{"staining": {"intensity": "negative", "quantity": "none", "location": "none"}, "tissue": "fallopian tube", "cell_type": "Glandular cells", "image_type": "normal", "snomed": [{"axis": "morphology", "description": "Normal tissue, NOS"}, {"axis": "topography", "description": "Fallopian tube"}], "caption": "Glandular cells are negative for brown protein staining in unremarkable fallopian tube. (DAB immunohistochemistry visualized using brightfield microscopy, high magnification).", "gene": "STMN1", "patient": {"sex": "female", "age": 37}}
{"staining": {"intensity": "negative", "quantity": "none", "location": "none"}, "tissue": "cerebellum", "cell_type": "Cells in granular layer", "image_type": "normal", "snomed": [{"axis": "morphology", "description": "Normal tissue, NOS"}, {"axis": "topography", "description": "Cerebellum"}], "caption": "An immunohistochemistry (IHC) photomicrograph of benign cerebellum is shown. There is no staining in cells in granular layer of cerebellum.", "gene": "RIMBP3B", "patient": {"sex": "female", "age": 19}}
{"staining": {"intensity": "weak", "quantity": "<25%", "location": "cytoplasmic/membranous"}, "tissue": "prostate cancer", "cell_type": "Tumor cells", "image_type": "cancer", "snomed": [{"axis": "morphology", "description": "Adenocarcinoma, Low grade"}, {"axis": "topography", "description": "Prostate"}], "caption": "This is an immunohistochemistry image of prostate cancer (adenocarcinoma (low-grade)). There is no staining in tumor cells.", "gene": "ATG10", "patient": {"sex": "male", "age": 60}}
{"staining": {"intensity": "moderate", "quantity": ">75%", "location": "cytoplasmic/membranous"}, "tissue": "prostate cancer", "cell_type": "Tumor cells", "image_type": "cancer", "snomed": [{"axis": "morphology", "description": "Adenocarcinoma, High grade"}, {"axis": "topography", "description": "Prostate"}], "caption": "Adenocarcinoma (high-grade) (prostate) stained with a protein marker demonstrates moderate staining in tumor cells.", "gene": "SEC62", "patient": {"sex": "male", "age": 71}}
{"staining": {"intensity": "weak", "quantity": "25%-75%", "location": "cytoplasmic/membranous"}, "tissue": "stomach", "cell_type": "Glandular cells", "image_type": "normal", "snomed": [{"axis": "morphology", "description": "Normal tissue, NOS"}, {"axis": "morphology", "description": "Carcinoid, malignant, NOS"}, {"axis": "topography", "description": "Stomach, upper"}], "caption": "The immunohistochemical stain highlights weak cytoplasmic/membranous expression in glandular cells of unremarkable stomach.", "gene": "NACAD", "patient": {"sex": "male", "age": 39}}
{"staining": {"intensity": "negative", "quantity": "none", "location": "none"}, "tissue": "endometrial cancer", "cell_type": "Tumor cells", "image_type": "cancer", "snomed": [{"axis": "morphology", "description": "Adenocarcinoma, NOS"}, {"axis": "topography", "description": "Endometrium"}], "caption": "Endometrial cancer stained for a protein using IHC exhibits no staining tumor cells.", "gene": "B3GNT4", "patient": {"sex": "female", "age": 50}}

......

* Exercise brief
Print the entire listing above once more, with nothing changed.

* Solved problem
{"staining": {"intensity": "negative", "quantity": "none", "location": "none"}, "tissue": "fallopian tube", "cell_type": "Glandular cells", "image_type": "normal", "snomed": [{"axis": "morphology", "description": "Normal tissue, NOS"}, {"axis": "topography", "description": "Fallopian tube"}], "caption": "Glandular cells are negative for brown protein staining in unremarkable fallopian tube. (DAB immunohistochemistry visualized using brightfield microscopy, high magnification).", "gene": "STMN1", "patient": {"sex": "female", "age": 37}}
{"staining": {"intensity": "negative", "quantity": "none", "location": "none"}, "tissue": "cerebellum", "cell_type": "Cells in granular layer", "image_type": "normal", "snomed": [{"axis": "morphology", "description": "Normal tissue, NOS"}, {"axis": "topography", "description": "Cerebellum"}], "caption": "An immunohistochemistry (IHC) photomicrograph of benign cerebellum is shown. There is no staining in cells in granular layer of cerebellum.", "gene": "RIMBP3B", "patient": {"sex": "female", "age": 19}}
{"staining": {"intensity": "weak", "quantity": "<25%", "location": "cytoplasmic/membranous"}, "tissue": "prostate cancer", "cell_type": "Tumor cells", "image_type": "cancer", "snomed": [{"axis": "morphology", "description": "Adenocarcinoma, Low grade"}, {"axis": "topography", "description": "Prostate"}], "caption": "This is an immunohistochemistry image of prostate cancer (adenocarcinoma (low-grade)). There is no staining in tumor cells.", "gene": "ATG10", "patient": {"sex": "male", "age": 60}}
{"staining": {"intensity": "moderate", "quantity": ">75%", "location": "cytoplasmic/membranous"}, "tissue": "prostate cancer", "cell_type": "Tumor cells", "image_type": "cancer", "snomed": [{"axis": "morphology", "description": "Adenocarcinoma, High grade"}, {"axis": "topography", "description": "Prostate"}], "caption": "Adenocarcinoma (high-grade) (prostate) stained with a protein marker demonstrates moderate staining in tumor cells.", "gene": "SEC62", "patient": {"sex": "male", "age": 71}}
{"staining": {"intensity": "weak", "quantity": "25%-75%", "location": "cytoplasmic/membranous"}, "tissue": "stomach", "cell_type": "Glandular cells", "image_type": "normal", "snomed": [{"axis": "morphology", "description": "Normal tissue, NOS"}, {"axis": "morphology", "description": "Carcinoid, malignant, NOS"}, {"axis": "topography", "description": "Stomach, upper"}], "caption": "The immunohistochemical stain highlights weak cytoplasmic/membranous expression in glandular cells of unremarkable stomach.", "gene": "NACAD", "patient": {"sex": "male", "age": 39}}
{"staining": {"intensity": "negative", "quantity": "none", "location": "none"}, "tissue": "endometrial cancer", "cell_type": "Tumor cells", "image_type": "cancer", "snomed": [{"axis": "morphology", "description": "Adenocarcinoma, NOS"}, {"axis": "topography", "description": "Endometrium"}], "caption": "Endometrial cancer stained for a protein using IHC exhibits no staining tumor cells.", "gene": "B3GNT4", "patient": {"sex": "female", "age": 50}}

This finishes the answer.